Can you give a specific example of how someone might use the new feature?

FT: One common task when evaluating the security of an app is to figure out how user credentials are handled. For example, how is the user logged in after the first time without the app asking the user for their password yet again?

A best practice for secure mobile development is to send out the password only when necessary, then reuse an anonymous unique token which expires after some time. This would free the application from the burden of storing user’s password locally, which, if not implemented carefully, may lead to private information leaks.

One way to quickly test for this behavior is to search for the password in memory, both right after the first registration / login, and whenever the app starts up again. In the first case, it’s common to find the password in memory, while in the second case you can only find it when the app stores it and loads it every time.

Here’s an example of searching for the password  within the  “My Vodafone” app provided by Vodafone,one of the leading mobile carriers in Italy. My password is “verydumbpassword!”.

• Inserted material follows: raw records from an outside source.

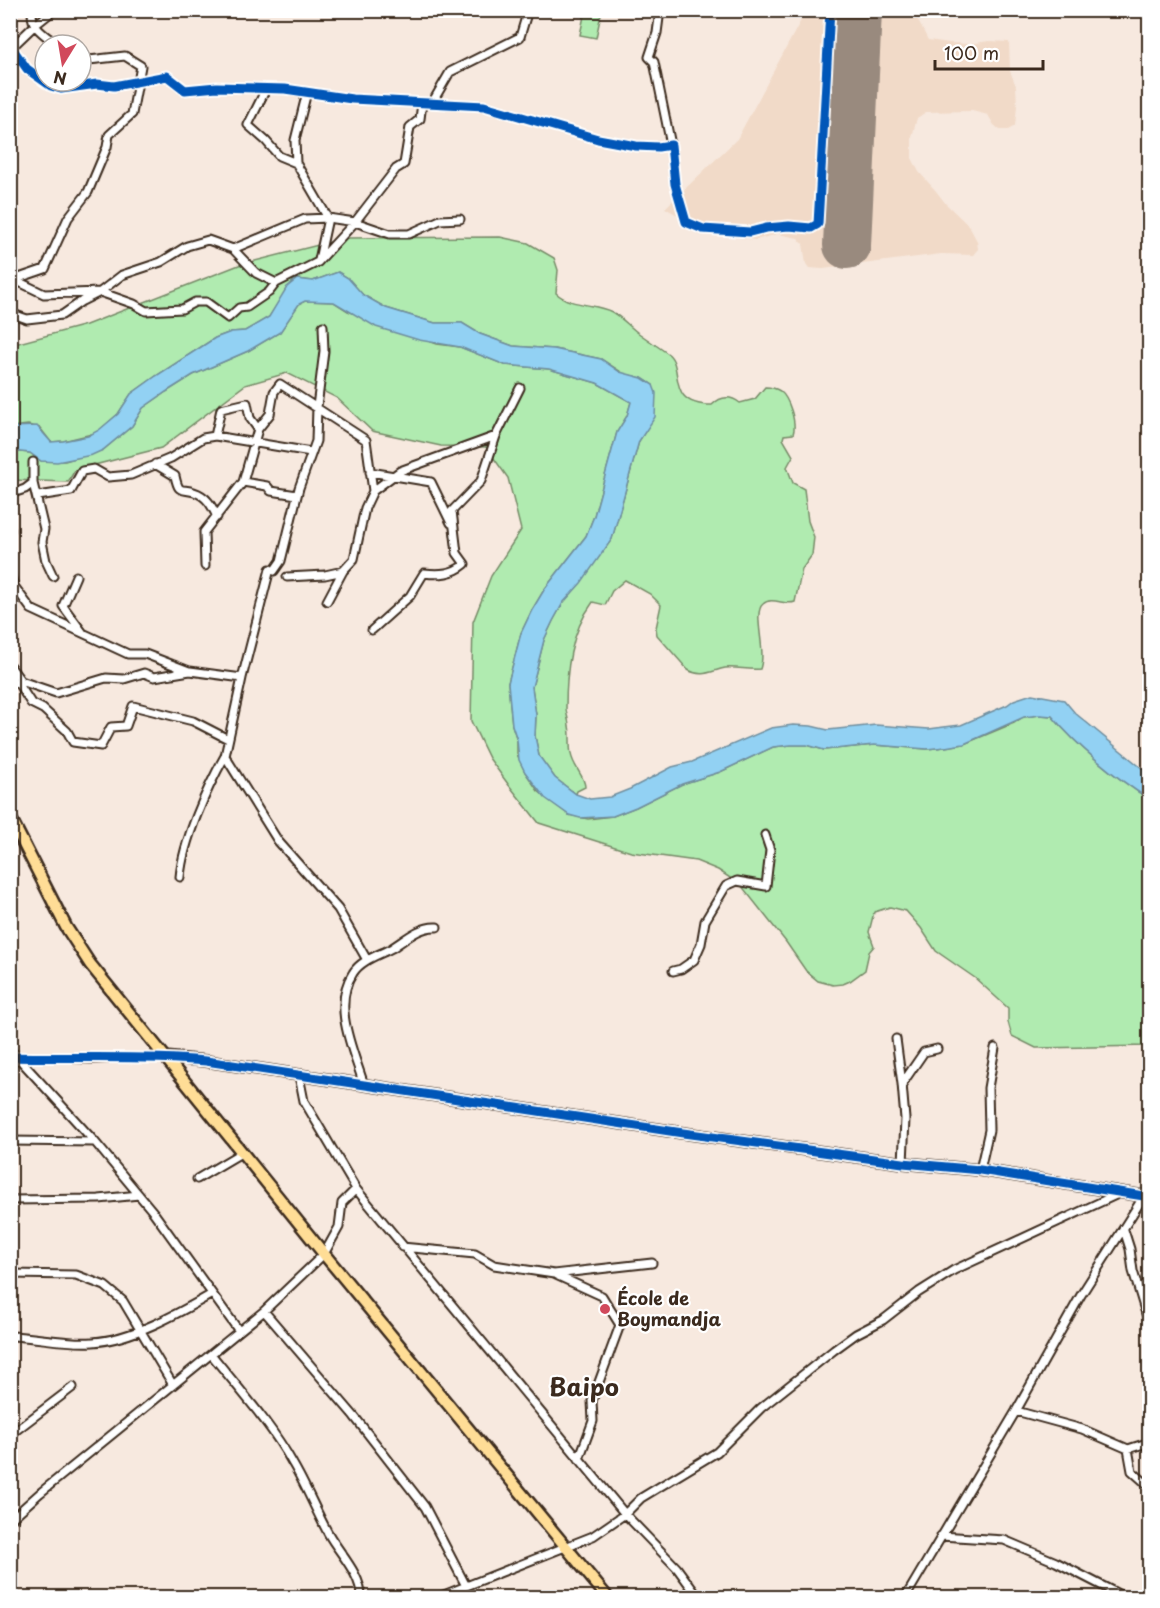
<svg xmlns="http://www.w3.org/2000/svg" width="1160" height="1608" font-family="'Playpen Sans',sans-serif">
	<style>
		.built { fill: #f1dac8 }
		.green { fill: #b0ebb0; stroke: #768a67; stroke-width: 1.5 }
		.water { fill: #92d1f3; stroke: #6f8e9e; stroke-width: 1.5 }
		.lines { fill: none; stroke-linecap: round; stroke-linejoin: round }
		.runway { stroke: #998a7e; stroke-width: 48 }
		.street-casing { stroke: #3b2a1e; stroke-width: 11 }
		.secondary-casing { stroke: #3b2a1e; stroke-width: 14 }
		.primary-casing { stroke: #3b2a1e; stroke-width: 15 }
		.street { stroke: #fff; stroke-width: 7 }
		.secondary { stroke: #fff; stroke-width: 9 }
		.primary { stroke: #ffdd96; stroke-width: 10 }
		.cycleway-casing { stroke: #fff; stroke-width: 13 }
		.cycleway { stroke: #0057b8; stroke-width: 9 }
		.poi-dot { fill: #d1495b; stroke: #fff; stroke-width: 2 }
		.labels { text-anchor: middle; stroke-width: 4.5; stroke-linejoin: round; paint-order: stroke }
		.poi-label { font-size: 18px; font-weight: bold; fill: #3b2a1e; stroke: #fff; text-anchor: start }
		.district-label { font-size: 24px; font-weight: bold; fill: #3b2a1e; stroke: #fff }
	</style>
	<rect width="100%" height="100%" fill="#f7e9df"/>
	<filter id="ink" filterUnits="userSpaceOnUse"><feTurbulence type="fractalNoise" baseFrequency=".0167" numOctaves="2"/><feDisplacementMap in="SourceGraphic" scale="12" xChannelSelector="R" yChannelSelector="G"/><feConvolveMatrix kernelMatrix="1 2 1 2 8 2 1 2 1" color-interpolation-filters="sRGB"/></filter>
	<g filter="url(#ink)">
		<path class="built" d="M806,11H913L928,40L950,43L969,44L989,41L1009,42L1010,71L1016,86L1017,106L1015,126L1008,130H1000L994,125L988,115L972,111L926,112L917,118L912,137V158L919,172L936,191L946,204L969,226L977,241L978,249L973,255L941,254L823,269L809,268L806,264L803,244L798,238L778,234L755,240L698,232L687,227L681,217L665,208L737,139Z"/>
		<path class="green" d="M585,11L601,14L596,38L580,35Z
			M500,237L528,243L554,258L558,270L556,293C571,307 595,303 612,312C621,317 629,326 637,332C647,339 657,346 667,353C686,366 663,405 712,405C721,396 731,396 740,403L755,399L765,387C770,387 775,388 780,391C789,398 797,423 793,434L784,435L783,439L793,456L787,467L793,483L804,489L808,521L814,537L812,555L802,569L795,602C785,606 772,596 763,604C752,613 767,650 760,669C748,670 737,667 725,668C711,671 702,678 688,670L657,635L656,628L661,605L650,594L625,580L612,591L605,605L593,602C570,633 566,671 566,708C566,714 569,720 569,726C571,735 569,745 571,754C573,767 585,776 585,787L577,791L576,794L555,778L539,756L535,736L536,715L532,687L544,640L553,621L563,603L580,583L612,539L639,441L646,430L653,385L642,378L624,374L601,359L554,349L513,346L480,334L462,323H435L386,308L363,295L348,278L338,272L313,281L297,279L293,281L269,317L245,331L231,332L215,338L156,376L131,394L118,414L96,433L63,441L51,442L40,428L28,425L11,427V345L86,325L239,265L346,238Z
			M305,301L334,302L348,311L437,344L460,347L505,365L549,369L597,383L631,402L627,416L617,432L594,516L586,536L544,590L532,610L521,633L508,683L512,725L517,740V754L525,772L538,791L569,815L588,819L613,816L636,807L682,784L720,772L773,747L791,745H807L824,750L874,745L927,749L945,747L964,744L1014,723L1023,717L1040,715L1052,716C1077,746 1116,778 1149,799V1046L1036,1048L1012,1036L1008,1022V1008L975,978L936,951L921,928L906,911L890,907L874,912L869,932L874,946L869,952L865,970L850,981L843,984L833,985L818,981L806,971L786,942L741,885L718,870L696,861L631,852L539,823L508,784L489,758L471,721L473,622L491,576L521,530L508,478L486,447L441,446L372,431L337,398L287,373L245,385L161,448L75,470L68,482L11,480V451L30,453L41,461H65L103,450L132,426L143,408L166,392L193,375L248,351L280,332L299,304Z"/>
		<path class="water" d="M338,272L348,278L363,295L386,308L435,323H462L480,334L513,346L554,349L601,359L620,372L642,378L653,385L656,393L655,417L639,441L612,539L581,583L563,603L553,621L544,640L532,687L536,715L535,736L539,756L555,778L576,794L590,799L610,797L630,789L672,767L692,762L771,728L793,725L811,726L828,730L876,725L929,729L944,727L961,725L1007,705L1014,700L1032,694L1064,700L1075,713L1149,774V799C1116,778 1077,746 1052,716L1040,715L1024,717L964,744L945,747L927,749L874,745L824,750L807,745H791L773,747L720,772L682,784L636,807L613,816L580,818L569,815L545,798L525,772L519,760L517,740L512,725L508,683L521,633L532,610L544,590L586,536L594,516L617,432L627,416L631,402L597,383L549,369L505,365L460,347L419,340L376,327L334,302L305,301L299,304L280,332L248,351L193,375L166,392L143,408L132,426L103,450L92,455L57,462L41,461L30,453L11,451V427L37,426L51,442L63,441L88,436L99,430L118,414L131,394L156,376L215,338L231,332L245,331L269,317L287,287L297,279L313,281Z"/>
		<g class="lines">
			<path class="runway" d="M847,245L858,10"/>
			<g class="street-casing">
				<path id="street" d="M33,10C28,27 47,36 58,45
					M660,10L657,33L649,57L654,62L671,145
					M12,48L27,69L51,86L61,89L97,84L114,86L167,76L185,90L217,87L285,89L352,99L484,106L598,139L636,146L658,147L671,145L675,184L686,222L703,229L750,232L766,228L789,226L811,228L818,224L830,10
					M10,49L34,26L54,10
					M266,89L248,125L266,141L279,156L296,163
					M307,92L295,140L296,163L328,218L319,260
					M432,103L450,72L520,37L528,10
					M233,249L256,273L276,283L318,262L355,222L396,169L404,164L410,127L420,119L422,103
					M13,279L44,294L100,292L134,304L146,311L182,309L195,302H206L228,318L239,308L247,307L269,292L276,283
					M10,281L45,269L68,218L88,192L107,147L109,135L132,114L141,66L125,56L89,60L81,56
					M10,313L27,319L62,315L82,301L100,292L122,275L161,262L187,246L208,240L233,249L305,219L328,218L355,222L390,234H409L440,220L460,219
					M215,436L221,409L247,403L250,418L258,429
					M33,462V483L44,529L42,542L46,561L53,576
					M155,464L175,476C179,494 180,488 194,492C207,496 212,506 217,517
					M370,472L431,482L451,523
					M243,482L267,486L271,491L297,495
					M10,494L25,489L33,483
					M38,496L71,491L82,471L94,469L108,477L131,475L171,458L203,438L215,436L311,452
					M10,529V531
					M205,566L204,532L243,482L258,429L270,414L274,392L280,384L366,440L373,491
					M270,569L242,678L225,756L278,841L338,909L367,960
					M274,571L281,561L299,488L316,441L317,407L324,351L323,326
					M10,572L14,586L31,609L128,654H145L189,671
					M76,576L63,606L83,633
					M287,577L325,575L343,571
					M327,601L343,571L354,559L365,508L373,491L400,471L496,436L520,388
					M372,630L410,596L424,573C440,575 453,574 465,564L457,553L452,511L481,481L496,436
					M10,666L21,681L56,693L106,678L124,679L144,673L154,677L190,671L242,678
					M10,681L18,683L31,703L43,709L67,731L73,742L101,746L111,727L126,726L133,706L193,721L228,739
					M180,877C183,841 207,788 225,756
					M673,971L681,969L694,960L701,944L705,921L726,886L737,881L766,886L770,850L765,835
					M896,1039L902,1084
					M10,1049L95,1142L154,1213L239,1331
					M10,1057L93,1059L163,1057
					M299,1076L304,1101L356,1189L625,1514L677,1568L699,1598
					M364,1085C354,1052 331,1006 353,973C361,960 379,955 392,948C406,939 420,926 437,927
					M10,1141L95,1142
					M903,1163L905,1119L902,1084L924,1052L937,1049
					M980,1170L989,1130L988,1088L995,1048
					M197,1179L241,1153
					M10,1200L99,1199L139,1195
					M1124,1230L1130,1249L1133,1271L1150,1327
					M402,1247L475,1254L494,1265L554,1274L652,1263
					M10,1274L76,1275L105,1286L123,1301L173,1385
					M556,1275L602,1296L620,1325L592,1401L593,1421L579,1459
					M264,1311L354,1416L425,1507L466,1586
					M10,1336C38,1337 66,1344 93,1342C131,1340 179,1313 212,1294
					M211,1354C239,1389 271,1424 293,1464C306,1486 316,1511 328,1533C339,1553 362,1575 361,1598
					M1016,1411L1082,1429L1128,1449L1150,1442
					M10,1435L73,1387
					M1128,1449L1132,1471L1150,1487
					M10,1520L40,1493L264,1311L324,1254L339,1227L342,1203L356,1189
					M941,1536L1004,1540L1056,1562L1126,1598
					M436,1598L593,1536L625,1514L641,1498L717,1452L761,1408L834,1350L856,1334L883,1320L919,1292L954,1270L1120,1193
					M905,1598L1016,1411L1081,1295L1144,1196"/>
			</g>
			<g class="secondary-casing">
				<path id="secondary" d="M163,1057L206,1061L683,1133L903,1163L980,1170L1150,1197"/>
			</g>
			<g class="primary-casing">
				<path id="primary" d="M10,817L66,927L90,964L324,1254L608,1598"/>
			</g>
			<use href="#street" class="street"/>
			<use href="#secondary" class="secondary"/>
			<use href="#primary" class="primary"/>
			<g class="cycleway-casing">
				<path id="cycleway" d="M12,48L27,69L51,86L61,89L97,84L114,86L167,76L185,90L217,87L285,89L352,99L484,106L598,139L636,146L658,147L671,145L675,184L686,222L703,229L750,232L766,228L789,226L811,228L818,224L830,10
					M10,1057C75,1059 141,1055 206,1061L683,1133L903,1163L980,1170L1150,1197"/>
			</g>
			<use href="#cycleway" class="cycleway"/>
		</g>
	</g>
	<circle class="poi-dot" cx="605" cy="1309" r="6"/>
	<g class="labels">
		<g class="poi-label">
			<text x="617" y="1305">École de<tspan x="617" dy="21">Boymandja</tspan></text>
		</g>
		<g class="district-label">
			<text x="584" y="1396">Baipo</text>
		</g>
	</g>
	<rect width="1160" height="1608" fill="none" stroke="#fff" stroke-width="36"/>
	<rect x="18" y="18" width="1124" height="1572" fill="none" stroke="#3b2a1e" stroke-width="2" filter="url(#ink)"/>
	<g transform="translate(63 63) rotate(191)"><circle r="28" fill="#ffffff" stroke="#b1aaa5" stroke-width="1.5"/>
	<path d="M0-4.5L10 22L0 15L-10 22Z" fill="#d1495b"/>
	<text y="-9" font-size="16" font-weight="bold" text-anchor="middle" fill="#3b2a1e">N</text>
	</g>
	<path d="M935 60v9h108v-9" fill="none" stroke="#3b2a1e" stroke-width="3"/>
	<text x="944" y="60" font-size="18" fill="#3b2a1e" stroke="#ffffff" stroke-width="4.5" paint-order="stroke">100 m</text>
</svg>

Here’s the first memory search – performed upon first login:

$ r2 frida://$MY_IPHONE_ID/"My Vodafone"
[0x00000000]> / veryd
Searching 5 bytes: 76 65 72 79 64
hits: 5
0x108645c52 hit0_0 verydS x`hda P
0x108646280 hit0_1 veryd3`bd
0x15d757d40 hit0_2 verydumbpassword!p^0]*^
0x15ea04e00 hit0_3 verydumbpassword!^ ^X
0x15ebb4d10 hit0_4 verydumbpassword! G=-^^

Here, you see another memory search  after restarting the app:

$ r2 frida://$MY_IPHONE_ID/"My Vodafone"
[0x00000000]> / veryd
Searching 5 bytes: 76 65 72 79 64
hits: 3
0x110b5ffa0 hit0_0 veryds0  R
0x111163e22 hit0_1 veryd3g{`$ Q0C
0x14c72f9e1 hit0_2 verydumbpassword!rLrL>[LrL
[0x00000000]>

The password is clearly visible in memory, so there is evidence that it’s stored locally and gets loaded each time the app starts up. Now, please note that this is not necessarily a vulnerability. The app uses a keychain wrapper, and so it’s likely that the password is stored securely. A penetration tester knows their next step is to check whether this password is stored securely (e.g., in the keychain using safe attributes) or not. This can be done easily using Frida to instrument various aspects of  the iOS keychain.

What was the hardest part about developing these new R2Frida search features?

FT: The challenge was to integrate it properly with the existing Radare search feature, specifically:

Reading configuration parameters from a running Radare2 session, such as from-to address limits
Setting flags for search hits in the same way Radare does

To achieve these goals, the JavaScript agent can now send a subset of commands back to the running Radare2 session on the host and receive asynchronous responses. The ability to send simple commands to a host’s Radare session will be useful for other features too.

Developing a new feature in R2Frida mostly means crystallizing a best practice of Frida usage into a nicely integrated Radare2 command. That’s challenging and excessively fun.

What makes you most proud about the new memory-search capabilities in R2Frida?

R2Frida is really powerful and constantly evolving. I’m proud to place another few bricks into it upon which others can build to make it even more useful. There’s a lot going on with Radare2 and Frida, so it’s fun to be in the middle of this and help out. Also, enhancing R2Frida opens up new use cases which end up improving both Radare2 and Frida in the process.